Deformation at Oceanic Plate Boundaries: Insights from Geophysical Observations

Abstract

Studies of deformation along submarine plate boundaries are constrained by the difficulties associated with conducting seismic and geodetic measurements on the seafloor. This dissertation advances three geophysical methods (tomography, geodesy, and ambient noise interferometry) to investigate how deformation is accommodated within strain cycles across the principal tectonic systems of the Wilson Cycle: rifting, seafloor spreading, and subduction. At Orca Volcano in the Bransfield Basin, a new tomographic workflow incorporating secondary arrivals through a magma chamber. The tomographic models revealed a transition in rifting style controlled by variations in mantle hydration linked to a tear in the subducting Phoenix slab. At Axial Seamount on the Juan de Fuca Ridge, three years of horizontal acoustic ranging across the caldera demonstrated that inter-eruptive extension is primarily accommodated by volumetric inflation from two pressure sources at different depths, providing new constraints on magma storage geometry and the localization of eruptions.
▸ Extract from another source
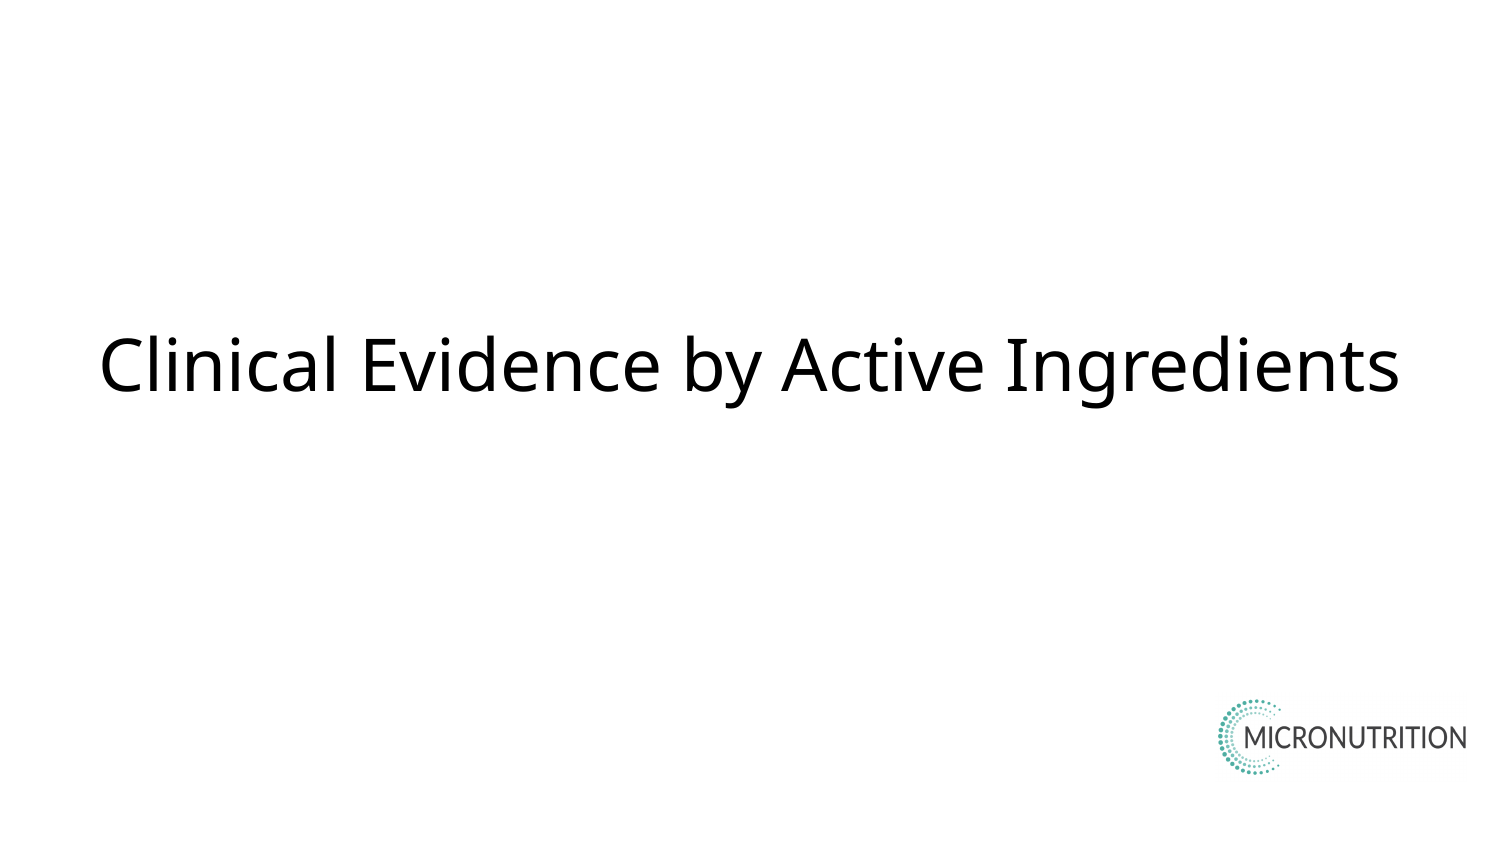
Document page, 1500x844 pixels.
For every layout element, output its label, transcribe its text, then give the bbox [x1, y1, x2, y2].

picture [1215, 692, 1467, 782]
subtitle Clinical Evidence by Active Ingredients [51, 115, 1449, 598]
In the Cascadia subduction zone, a decade of ambient noise interferometry with novel denoising methods uncovered distinct regional variations in shallow megathrust dynamics, including evidence for slow slip on protothrusts and fluid migration. Across these three settings, two themes emerged: fluids exert a first-order control on crustal deformation at every stage of the plate tectonic cycle, and slab tears on different depths along the subducting plate influence crustal deformation in distinct ways. Together, these studies demonstrate the value of diverse geophysical methods for resolving deformation processes that remain largely hidden beneath the oceans.